Hypertrophy of the adrenal gland cortex was observed at 4.1 times the clinical exposure at the MRHD in rats (females only) and at clinically relevant total cariprazine plasma concentrations in mice. In dogs, reversible hypertrophy/hyperplasia and vacuolation/vesiculation of the adrenal gland cortex were observed with a NOAEL 4.2 times the clinical exposure at the MRHD.

In female rats, lower fertility and conception indices were observed at clinically relevant exposures based on mg/m² body surface area. No effects on male fertility were noted at exposures up to 4.8 times the clinical exposure at the MRHD.

Administration of cariprazine to rats during the period of organogenesis caused malformations, lower pup survival, and developmental delays at drug exposures less than the human exposure at the MRHD of 6 mg/day. In rabbits, cariprazine caused maternal toxicity, but no foetal toxicity at exposures 5.8 times the clinical exposure at the MRHD.

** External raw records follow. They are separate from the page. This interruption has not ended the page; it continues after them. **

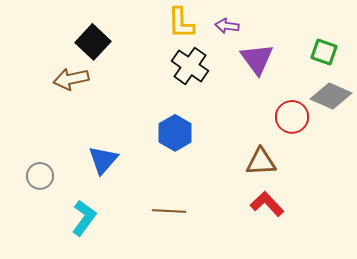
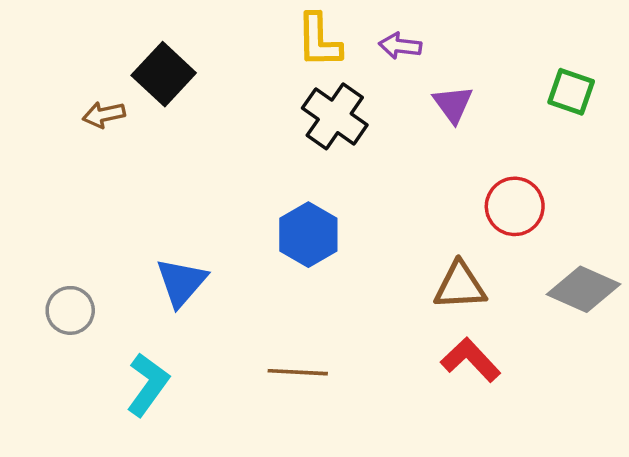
purple triangle: (257, 59) -> (453, 104), size x0.7
brown arrow: (71, 79) -> (104, 115), moved, size x0.7
gray diamond: (331, 96) -> (583, 289), moved

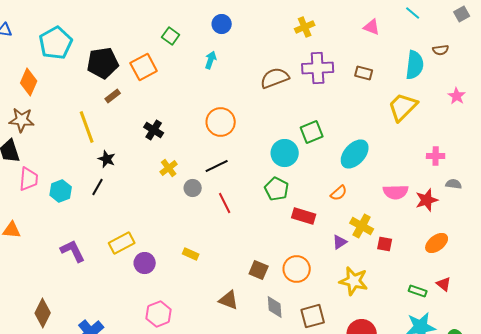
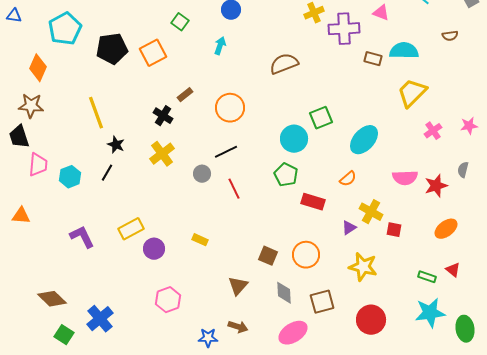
cyan semicircle: (415, 65) -> (404, 51), moved, turned -96
purple cross: (318, 68) -> (344, 29), moved
brown rectangle: (113, 96) -> (185, 95), moved
pink star: (457, 96) -> (469, 126), moved, turned 30
pink cross: (436, 156) -> (433, 131), moved, turned -36
yellow cross: (169, 168) -> (162, 154), moved, size x1.4
gray semicircle: (454, 184) -> (463, 170), turned -84
brown triangle: (229, 300) -> (238, 286), turned 50
brown diamond: (43, 313) -> (52, 299), turned -72

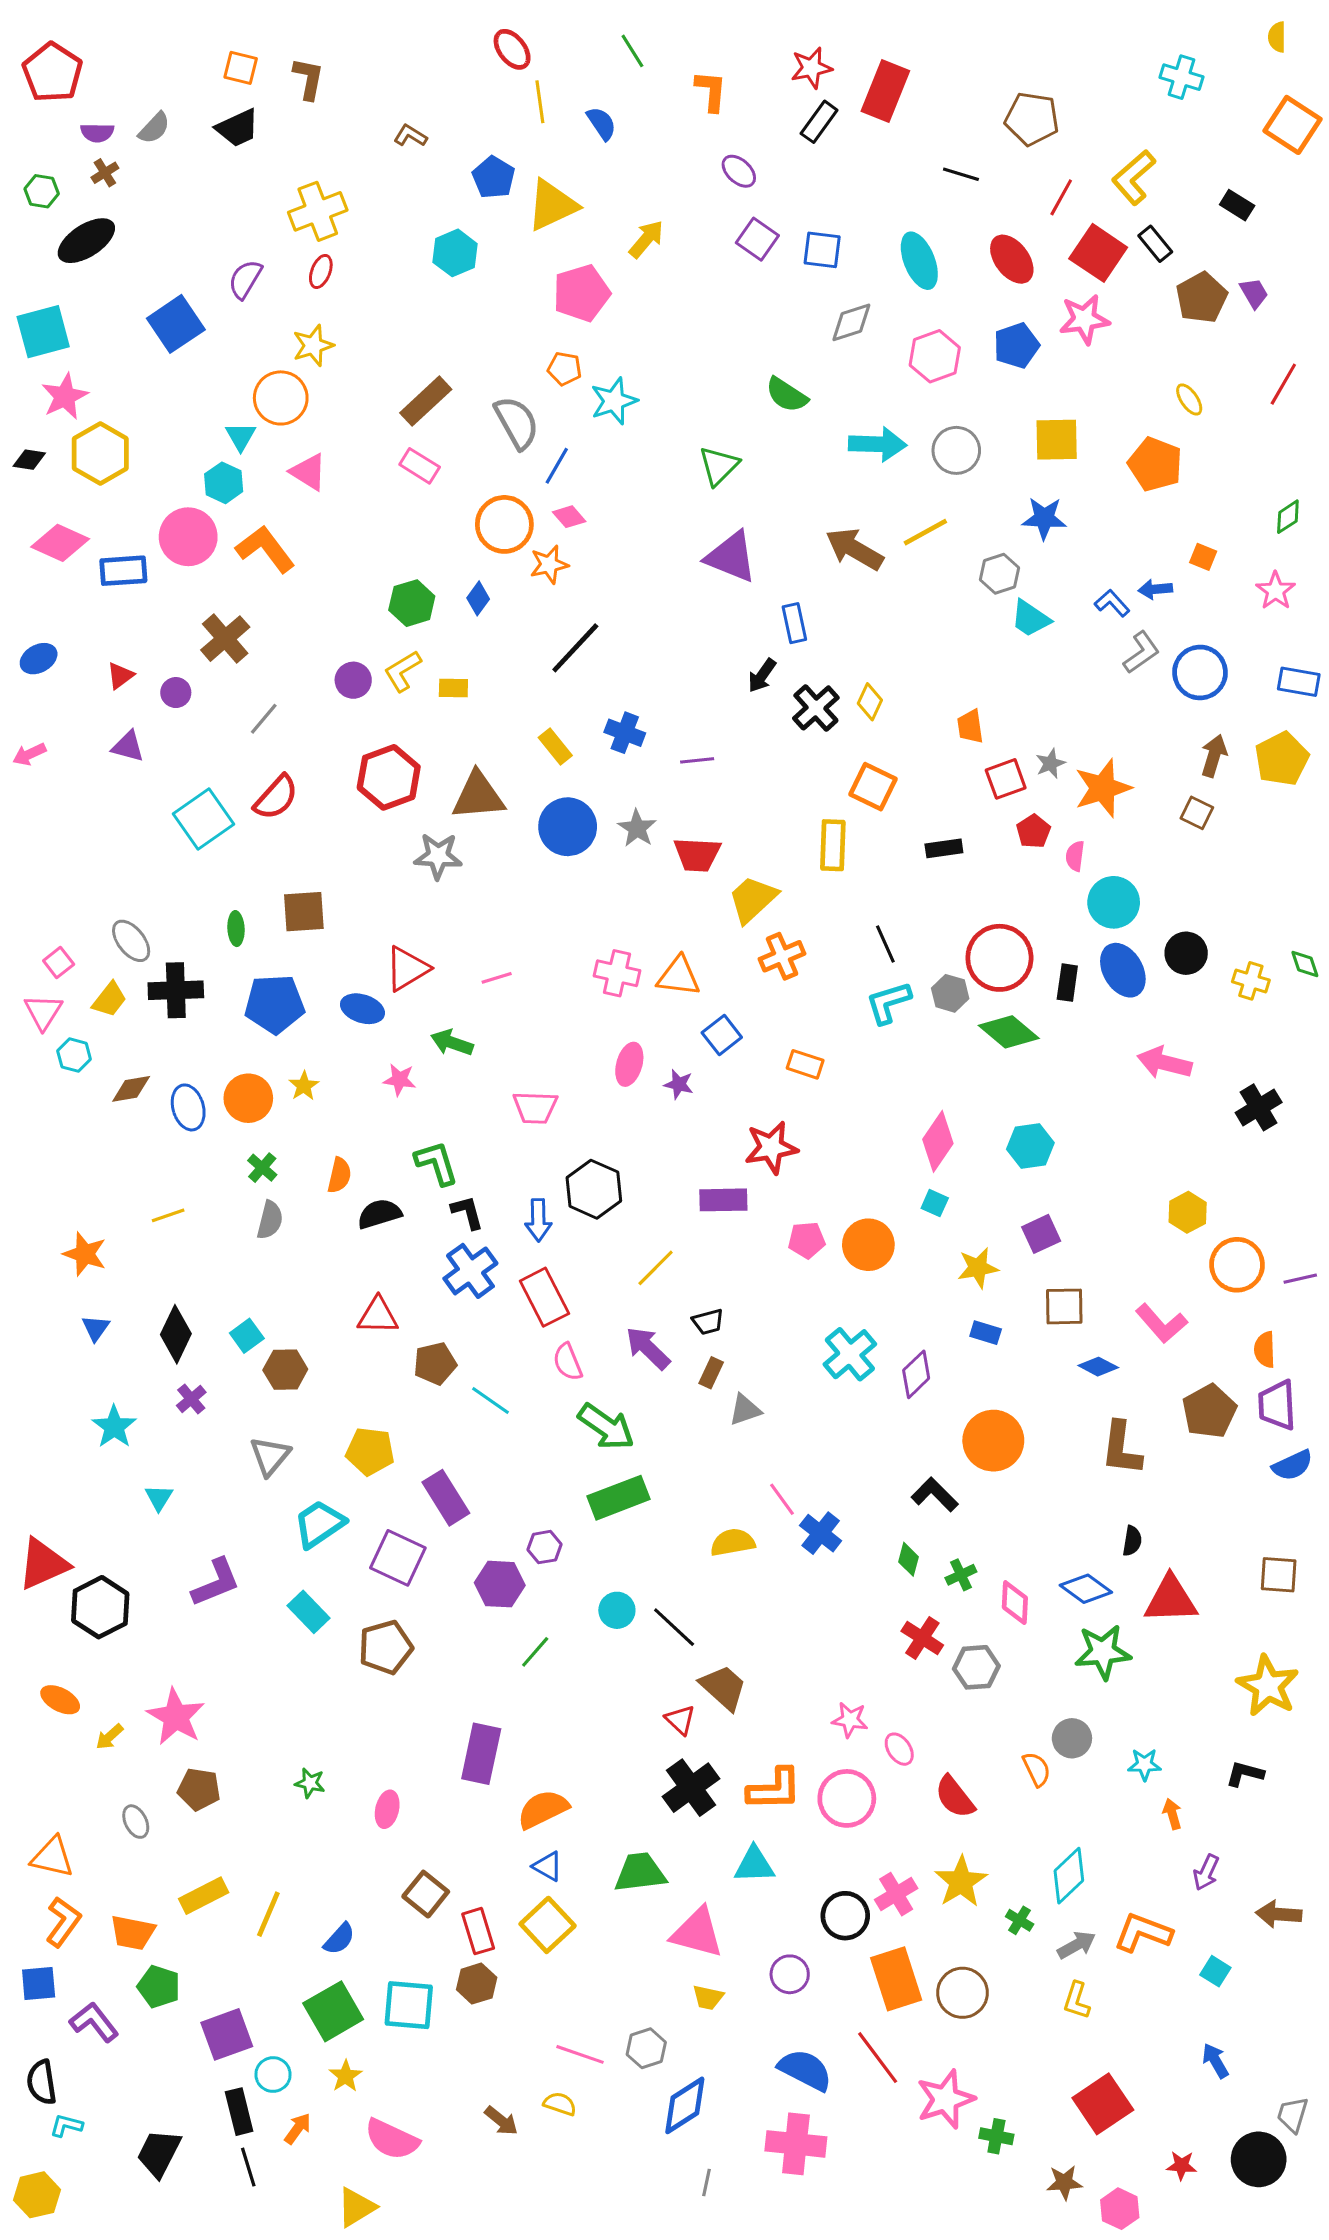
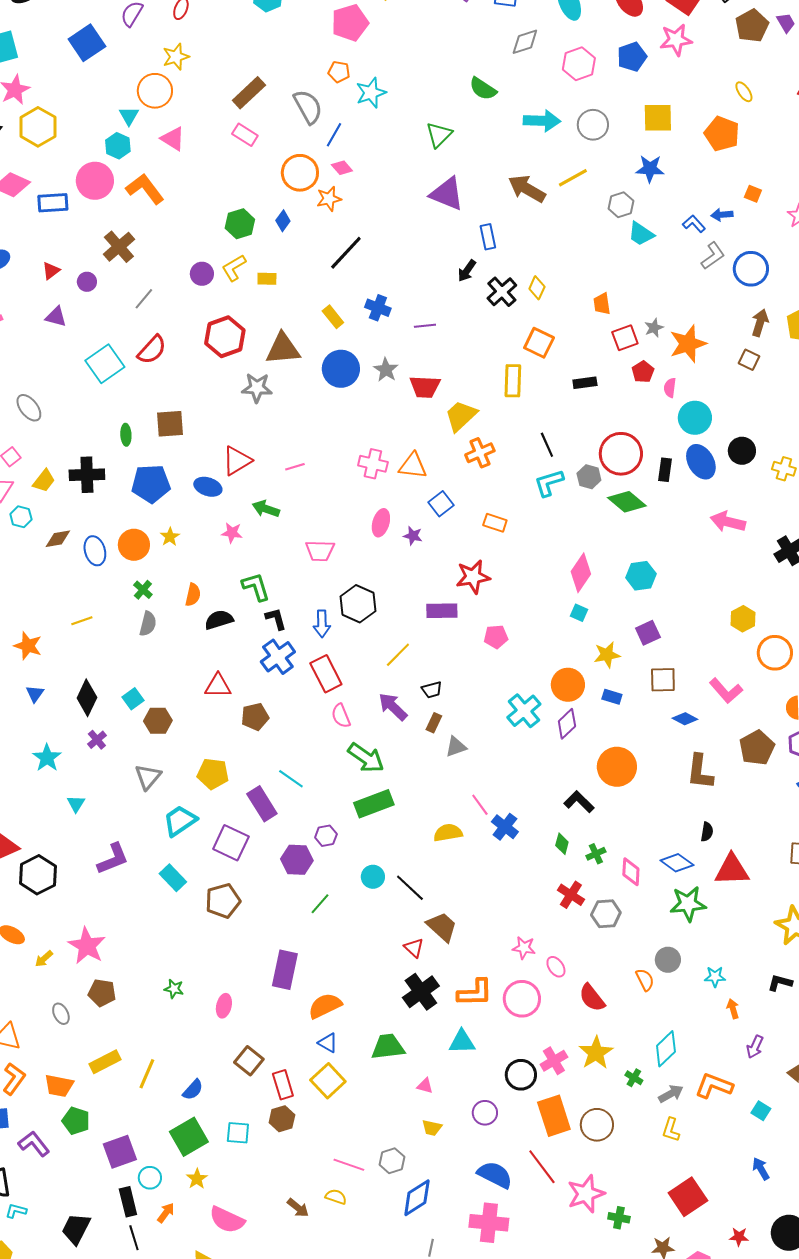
gray ellipse: (131, 941) -> (29, 408), moved
orange circle: (868, 1245) -> (568, 685), moved
cyan line: (490, 1401) -> (291, 779), moved
pink triangle: (697, 1933) -> (425, 1086), size x0.5
cyan square: (409, 2005) -> (238, 1133), size x0.7

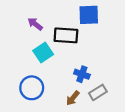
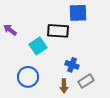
purple arrow: (35, 24) -> (10, 30), moved
brown arrow: (73, 98) -> (64, 86), turned -40

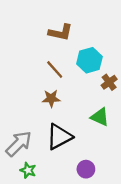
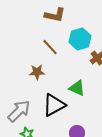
brown star: (51, 98) -> (37, 72), moved
green triangle: (100, 117) -> (77, 88), moved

Administration of cariprazine to pregnant rats during the period of organogenesis, throughout pregnancy and lactation at clinically relevant exposures decreased postnatal survival, birth weight, and post-weaning body weight of first generation pups. In addition, pale, cold bodies and developmental delays (renal papillae not developed/underdeveloped and decreased auditory startle response in males) were observed in the absence of maternal toxicity. Reproductive performance of the first generation pups was unaffected; however, second generation pups also had similar clinical signs and lower body weight.

Cariprazine and its metabolites were excreted in milk of rats during lactation.